### Set exercise 1
Update the records starting with the line containing "table_cell [211, 294, 688, 379]" and going on through the line containing "table_cell + [127, 1024, 210, 1108]", both included. Reproduce only those lines, replacing "And so on." with "And so forth." and changing nothing else.

### Source document

※

Data scientists, according to interviews and expert estimates, spend from 50 percent to 80 percent of their time mired in this more mundane labor of collecting and preparing unruly digital data, before it can be explored for useful nuggets.

“For Big-Data Scientists, ‘Janitor Work’ Is Key Hurdle to Insight” (New York Times, 2014)


R-CMD-check Coverage Status lifecycle CRAN_Status_Badge !Monthly Downloads !Downloads

janitor has simple functions for examining and cleaning dirty data. It was built with beginning and intermediate R users in mind and is optimized for user-friendliness. Advanced R users can perform many of these tasks already, but with janitor they can do it faster and save their thinking for the fun stuff.

The main janitor functions:

  • perfectly format data.frame column names;
  • create and format frequency tables of one, two, or three variables - think an improved table(); and
  • provide other tools for cleaning and examining data.frames.

The tabulate-and-report functions approximate popular features of SPSS and Microsoft Excel.

janitor is a #tidyverse-oriented package. Specifically, it plays nicely with the %>% pipe and is optimized for cleaning data brought in with the readr and readxl packages.

Installation

You can install:

  • the most recent officially-released version from CRAN with
install.packages("janitor")
  • the latest development version from GitHub with
# install.packages("remotes")
remotes::install_github("sfirke/janitor")
# or from r-universe
install.packages("janitor", repos = c("https://sfirke.r-universe.dev", "https://cloud.r-project.org"))

Using janitor

A full description of each function, organized by topic, can be found in janitor’s catalog of functions vignette. There you will find functions not mentioned in this README, like compare_df_cols() which provides a summary of differences in column names and types when given a set of data.frames.

Below are quick examples of how janitor tools are commonly used.

Cleaning dirty data

Take this roster of teachers at a fictional American high school, stored in the Microsoft Excel file dirty_data.xlsx: All kinds of dirty.

Dirtiness includes:

  • A header at the top
  • Dreadful column names
  • Rows and columns containing Excel formatting but no data
  • Dates in two different formats in a single column (MM/DD/YYYY and numbers)
  • Values spread inconsistently over the “Certification” columns

Here’s that data after being read in to R:

library(readxl)

※

### Provided data
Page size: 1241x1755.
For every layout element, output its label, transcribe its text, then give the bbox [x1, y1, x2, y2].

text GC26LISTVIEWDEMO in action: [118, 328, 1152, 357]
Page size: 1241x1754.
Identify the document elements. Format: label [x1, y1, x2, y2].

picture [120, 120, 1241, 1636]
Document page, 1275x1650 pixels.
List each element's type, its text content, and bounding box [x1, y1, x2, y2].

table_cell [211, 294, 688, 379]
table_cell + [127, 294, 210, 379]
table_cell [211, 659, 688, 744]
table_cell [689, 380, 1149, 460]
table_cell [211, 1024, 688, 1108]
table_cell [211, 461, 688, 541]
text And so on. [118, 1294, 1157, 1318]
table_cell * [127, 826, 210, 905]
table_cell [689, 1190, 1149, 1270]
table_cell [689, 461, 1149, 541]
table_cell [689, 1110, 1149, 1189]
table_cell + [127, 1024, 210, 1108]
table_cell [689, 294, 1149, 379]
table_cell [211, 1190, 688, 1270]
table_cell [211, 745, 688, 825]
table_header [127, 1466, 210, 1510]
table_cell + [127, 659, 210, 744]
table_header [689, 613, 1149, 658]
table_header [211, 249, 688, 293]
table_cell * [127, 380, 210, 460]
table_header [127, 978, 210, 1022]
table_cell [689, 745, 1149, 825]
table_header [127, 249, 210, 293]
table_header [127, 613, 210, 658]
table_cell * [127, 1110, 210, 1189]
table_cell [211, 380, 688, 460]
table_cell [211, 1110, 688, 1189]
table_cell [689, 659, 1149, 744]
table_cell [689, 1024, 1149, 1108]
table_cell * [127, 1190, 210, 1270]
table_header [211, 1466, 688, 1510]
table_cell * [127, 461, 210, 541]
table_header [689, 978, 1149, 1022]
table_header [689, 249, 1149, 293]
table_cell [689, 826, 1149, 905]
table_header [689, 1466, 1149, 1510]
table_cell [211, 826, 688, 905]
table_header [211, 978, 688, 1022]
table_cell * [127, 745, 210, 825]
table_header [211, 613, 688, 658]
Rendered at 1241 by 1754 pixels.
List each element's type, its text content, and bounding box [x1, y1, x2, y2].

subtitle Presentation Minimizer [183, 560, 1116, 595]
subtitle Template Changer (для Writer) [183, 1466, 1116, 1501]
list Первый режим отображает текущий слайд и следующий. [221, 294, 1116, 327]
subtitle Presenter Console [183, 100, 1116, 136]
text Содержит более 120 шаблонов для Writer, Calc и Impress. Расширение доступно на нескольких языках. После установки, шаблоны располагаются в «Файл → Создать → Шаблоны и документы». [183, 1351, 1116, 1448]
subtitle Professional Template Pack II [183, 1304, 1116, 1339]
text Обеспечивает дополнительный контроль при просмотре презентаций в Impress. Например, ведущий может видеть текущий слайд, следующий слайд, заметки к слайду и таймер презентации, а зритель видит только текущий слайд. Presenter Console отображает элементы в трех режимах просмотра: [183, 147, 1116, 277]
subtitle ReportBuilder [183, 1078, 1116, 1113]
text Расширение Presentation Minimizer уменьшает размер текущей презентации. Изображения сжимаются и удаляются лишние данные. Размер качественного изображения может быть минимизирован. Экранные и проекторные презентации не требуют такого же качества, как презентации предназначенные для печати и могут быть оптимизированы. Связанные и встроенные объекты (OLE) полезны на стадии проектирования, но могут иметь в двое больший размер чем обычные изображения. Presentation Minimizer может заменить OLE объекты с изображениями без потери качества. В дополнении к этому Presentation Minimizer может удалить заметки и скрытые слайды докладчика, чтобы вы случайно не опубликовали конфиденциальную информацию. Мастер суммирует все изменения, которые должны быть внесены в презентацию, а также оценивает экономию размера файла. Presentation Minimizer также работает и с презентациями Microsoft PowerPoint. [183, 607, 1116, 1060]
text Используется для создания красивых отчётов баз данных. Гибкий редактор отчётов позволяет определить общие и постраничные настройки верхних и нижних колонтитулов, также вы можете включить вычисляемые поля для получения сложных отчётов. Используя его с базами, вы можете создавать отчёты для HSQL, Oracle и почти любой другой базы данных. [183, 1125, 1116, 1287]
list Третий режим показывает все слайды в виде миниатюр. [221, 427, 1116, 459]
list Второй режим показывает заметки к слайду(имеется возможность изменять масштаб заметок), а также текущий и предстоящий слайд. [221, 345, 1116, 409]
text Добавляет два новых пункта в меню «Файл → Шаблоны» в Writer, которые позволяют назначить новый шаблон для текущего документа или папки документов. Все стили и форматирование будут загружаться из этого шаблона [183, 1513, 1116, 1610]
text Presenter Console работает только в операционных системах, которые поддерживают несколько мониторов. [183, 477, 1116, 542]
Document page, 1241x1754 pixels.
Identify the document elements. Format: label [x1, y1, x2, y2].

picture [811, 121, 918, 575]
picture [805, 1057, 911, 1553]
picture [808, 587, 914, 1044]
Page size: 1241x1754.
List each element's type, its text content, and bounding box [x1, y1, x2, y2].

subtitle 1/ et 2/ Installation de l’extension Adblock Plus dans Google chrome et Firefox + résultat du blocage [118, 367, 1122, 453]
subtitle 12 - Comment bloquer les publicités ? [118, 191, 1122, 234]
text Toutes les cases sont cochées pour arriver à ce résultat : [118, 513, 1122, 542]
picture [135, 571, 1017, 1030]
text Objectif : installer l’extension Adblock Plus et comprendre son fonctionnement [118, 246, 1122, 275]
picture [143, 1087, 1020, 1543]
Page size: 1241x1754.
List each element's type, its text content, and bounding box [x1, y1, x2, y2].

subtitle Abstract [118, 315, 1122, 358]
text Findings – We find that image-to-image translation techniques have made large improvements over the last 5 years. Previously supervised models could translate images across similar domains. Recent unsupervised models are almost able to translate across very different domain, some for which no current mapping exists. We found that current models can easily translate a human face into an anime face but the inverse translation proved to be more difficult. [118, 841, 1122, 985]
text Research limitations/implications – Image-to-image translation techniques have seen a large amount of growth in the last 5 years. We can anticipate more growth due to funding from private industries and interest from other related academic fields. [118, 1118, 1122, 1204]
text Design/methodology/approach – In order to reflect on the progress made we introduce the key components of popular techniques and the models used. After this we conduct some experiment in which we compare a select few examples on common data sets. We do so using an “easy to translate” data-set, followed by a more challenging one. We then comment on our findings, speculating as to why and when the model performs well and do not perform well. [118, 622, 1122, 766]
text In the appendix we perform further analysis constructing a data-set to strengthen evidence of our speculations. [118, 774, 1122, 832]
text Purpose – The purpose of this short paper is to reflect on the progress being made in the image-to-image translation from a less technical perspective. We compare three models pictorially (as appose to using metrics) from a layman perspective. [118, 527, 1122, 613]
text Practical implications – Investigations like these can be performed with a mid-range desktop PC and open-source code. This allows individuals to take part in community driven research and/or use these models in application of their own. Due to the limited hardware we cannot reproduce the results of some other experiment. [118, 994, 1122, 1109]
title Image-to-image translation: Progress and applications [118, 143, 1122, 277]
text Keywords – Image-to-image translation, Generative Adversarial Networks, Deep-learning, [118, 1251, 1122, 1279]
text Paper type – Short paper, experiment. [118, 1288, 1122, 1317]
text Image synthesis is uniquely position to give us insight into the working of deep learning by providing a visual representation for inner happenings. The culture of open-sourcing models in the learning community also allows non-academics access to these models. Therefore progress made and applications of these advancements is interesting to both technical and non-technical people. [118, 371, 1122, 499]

※

### Set exercise 2
According to the source document, what share of their time do data scientists spend collecting and preparing unruly digital data?

### Correct response 1
table_cell [211, 294, 688, 379]
table_cell + [127, 294, 210, 379]
table_cell [211, 659, 688, 744]
table_cell [689, 380, 1149, 460]
table_cell [211, 1024, 688, 1108]
table_cell [211, 461, 688, 541]
text And so forth. [118, 1294, 1157, 1318]
table_cell * [127, 826, 210, 905]
table_cell [689, 1190, 1149, 1270]
table_cell [689, 461, 1149, 541]
table_cell [689, 1110, 1149, 1189]
table_cell + [127, 1024, 210, 1108]

### Correct response 2
From 50 percent to 80 percent of their time.